Online marketing on smartphones and tablets are facing serious issues with dirty data.
There are large problems developing in the use of mobile ads, in which marketers are regularly paying for impressions but where fraud is becoming increasingly commonplace when recording the data associated with the performance of a given advertisement.
There is little that mobile marketers can do to actually confirm that their ads are actually viewed by humans.

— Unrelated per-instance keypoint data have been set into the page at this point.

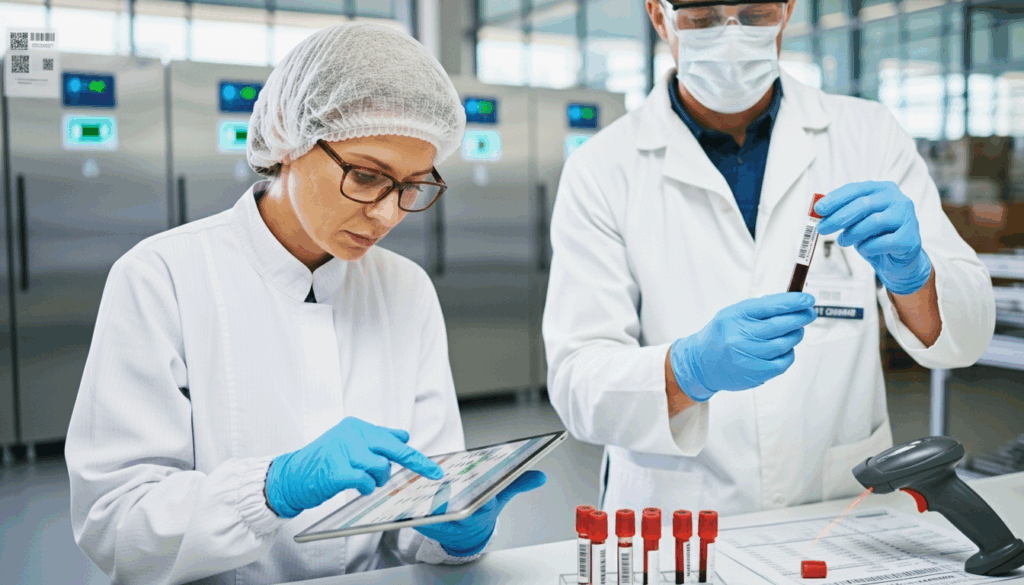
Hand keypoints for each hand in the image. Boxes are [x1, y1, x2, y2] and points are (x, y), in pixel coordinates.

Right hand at [265, 417, 443, 518]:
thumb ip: (376, 440)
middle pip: (393, 449)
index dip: (414, 454)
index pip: (393, 439)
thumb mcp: (350, 443)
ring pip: (380, 468)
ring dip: (377, 480)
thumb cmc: (323, 461)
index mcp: (356, 426)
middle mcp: (351, 434)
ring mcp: (343, 451)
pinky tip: (357, 486)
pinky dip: (365, 487)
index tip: (432, 467)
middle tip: (433, 474)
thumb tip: (403, 436)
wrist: (291, 476)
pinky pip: (364, 481)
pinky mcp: (336, 470)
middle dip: (417, 463)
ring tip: (363, 480)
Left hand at [414, 470, 546, 556]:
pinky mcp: (425, 524)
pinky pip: (418, 515)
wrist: (464, 533)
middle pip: (458, 508)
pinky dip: (415, 505)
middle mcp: (463, 519)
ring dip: (431, 501)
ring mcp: (443, 523)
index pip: (484, 503)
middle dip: (453, 496)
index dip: (483, 498)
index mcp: (483, 510)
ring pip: (436, 512)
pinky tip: (412, 492)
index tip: (483, 490)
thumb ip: (518, 483)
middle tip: (447, 483)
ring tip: (427, 487)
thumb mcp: (501, 495)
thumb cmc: (481, 508)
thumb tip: (540, 476)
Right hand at [669, 293, 816, 401]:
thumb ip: (758, 309)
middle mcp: (741, 335)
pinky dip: (789, 353)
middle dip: (800, 317)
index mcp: (736, 316)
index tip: (807, 300)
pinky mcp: (756, 372)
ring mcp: (748, 355)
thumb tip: (789, 303)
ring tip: (795, 331)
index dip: (793, 302)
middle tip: (808, 313)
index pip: (771, 306)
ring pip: (785, 343)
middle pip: (781, 325)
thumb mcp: (732, 315)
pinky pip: (783, 362)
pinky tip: (785, 349)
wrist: (701, 363)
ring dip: (795, 335)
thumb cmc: (720, 336)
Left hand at [815, 181, 931, 295]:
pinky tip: (864, 249)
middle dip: (838, 217)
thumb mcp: (857, 221)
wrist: (899, 261)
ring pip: (873, 222)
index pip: (857, 189)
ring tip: (843, 241)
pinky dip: (868, 247)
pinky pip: (883, 242)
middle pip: (864, 205)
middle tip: (822, 229)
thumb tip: (818, 211)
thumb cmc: (876, 237)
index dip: (836, 198)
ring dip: (852, 234)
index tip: (818, 209)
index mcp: (883, 189)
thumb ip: (842, 213)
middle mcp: (898, 199)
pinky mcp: (910, 238)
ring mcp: (907, 217)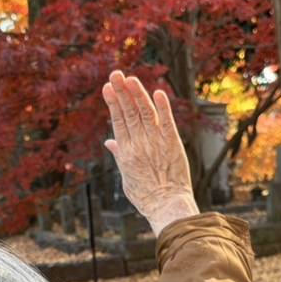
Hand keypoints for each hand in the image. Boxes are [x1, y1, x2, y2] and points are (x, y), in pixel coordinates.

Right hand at [101, 70, 199, 235]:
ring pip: (145, 113)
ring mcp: (156, 143)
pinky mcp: (173, 144)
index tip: (107, 87)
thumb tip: (109, 141)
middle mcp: (139, 145)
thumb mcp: (127, 177)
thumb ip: (119, 156)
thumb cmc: (146, 197)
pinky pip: (167, 122)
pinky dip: (163, 107)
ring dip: (138, 94)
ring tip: (130, 78)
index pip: (118, 122)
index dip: (113, 103)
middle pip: (129, 113)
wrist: (167, 207)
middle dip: (121, 92)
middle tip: (115, 74)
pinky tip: (158, 92)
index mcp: (126, 152)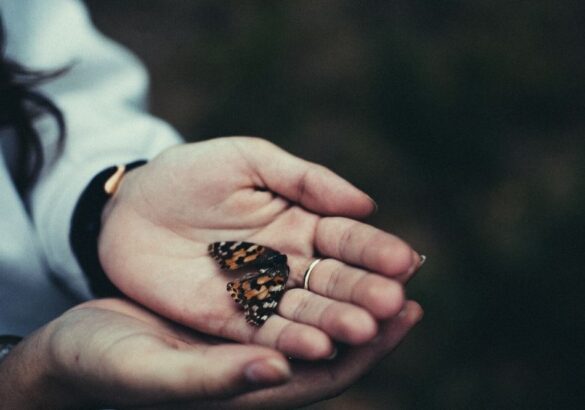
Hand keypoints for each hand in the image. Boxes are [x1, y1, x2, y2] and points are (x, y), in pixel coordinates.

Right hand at [0, 298, 420, 408]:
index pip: (327, 374)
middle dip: (369, 310)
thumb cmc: (107, 369)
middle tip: (407, 280)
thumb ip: (217, 379)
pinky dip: (310, 267)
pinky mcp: (231, 303)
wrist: (76, 348)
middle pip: (330, 336)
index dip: (366, 348)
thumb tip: (282, 367)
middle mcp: (259, 360)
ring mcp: (246, 328)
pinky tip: (330, 241)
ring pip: (311, 305)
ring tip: (386, 258)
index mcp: (251, 386)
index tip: (401, 313)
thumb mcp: (155, 375)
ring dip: (349, 284)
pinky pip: (281, 285)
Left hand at [99, 137, 422, 358]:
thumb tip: (367, 204)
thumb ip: (305, 179)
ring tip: (363, 330)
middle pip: (334, 280)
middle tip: (392, 303)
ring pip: (306, 312)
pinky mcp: (228, 319)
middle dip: (363, 291)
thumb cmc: (191, 173)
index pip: (347, 239)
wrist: (130, 206)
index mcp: (301, 222)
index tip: (405, 260)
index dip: (374, 249)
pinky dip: (290, 341)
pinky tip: (317, 348)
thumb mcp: (248, 159)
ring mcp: (260, 293)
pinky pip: (264, 332)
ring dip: (335, 321)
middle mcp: (289, 262)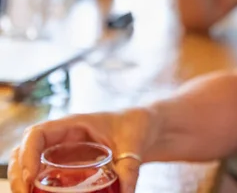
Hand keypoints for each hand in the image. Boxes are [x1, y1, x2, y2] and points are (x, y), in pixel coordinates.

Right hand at [8, 108, 156, 192]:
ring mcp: (62, 151)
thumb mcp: (134, 145)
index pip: (38, 132)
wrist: (144, 128)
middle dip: (18, 172)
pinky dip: (37, 185)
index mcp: (74, 124)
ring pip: (30, 162)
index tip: (30, 175)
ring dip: (23, 179)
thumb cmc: (136, 127)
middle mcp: (63, 137)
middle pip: (25, 149)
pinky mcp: (67, 165)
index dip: (27, 152)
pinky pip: (44, 173)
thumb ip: (129, 168)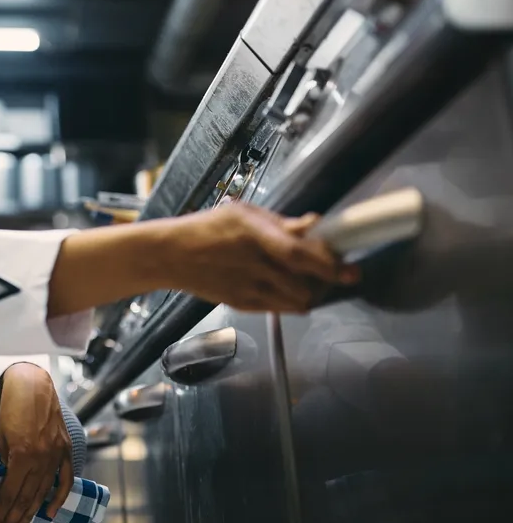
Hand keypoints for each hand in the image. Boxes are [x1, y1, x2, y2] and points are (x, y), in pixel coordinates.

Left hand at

While there may be quite a bit of efficiency to the online advertising industry, it is also greatly flawed, and these issues are magnified when it comes to the growing number of channels that are being introduced through mobile devices such as smartphones and tablets. For this reason, the mobile ads industry is starting to take aim at the fraud problem from which it has been suffering and which is getting worse.
Industry organizations are now starting to set mobile ads standards and transparency is being demanded by media buyers.
Some mobile publishers have begun a trend of creating user location data that have estimates that they will then be capable of transmitting to advertisers. From the side of the publisher, when a user’s specific location cannot be determined, then it could be possible to turn the registration form’s zip code or country code into a broader data guess for which marketers will pay a considerable price.
Unfortunately, reports have been indicating that over half of all of the information that has been providing this user location data is not correct. The Dstillery chief executive, Tom Phillips, as well as an early online ad fraud whistleblower have stated that at the moment the fraudulent data that is being produced by the industry for mobile ads is posing a threat that is just as great to marketers as fake traffic is on the standard web.
Phillips explained this problem with mobile ads by saying that “The data quality problem in mobile advertising is probably as serious [as traffic fraud problem on desktop].” He also added that “A lot of that location data we find is useless. It’s a big number — somewhere in the 30% range. If a third of the information you’re getting is not useful, than as you blend that together into a location strategy, you have a lot of noise. That’s problematic.”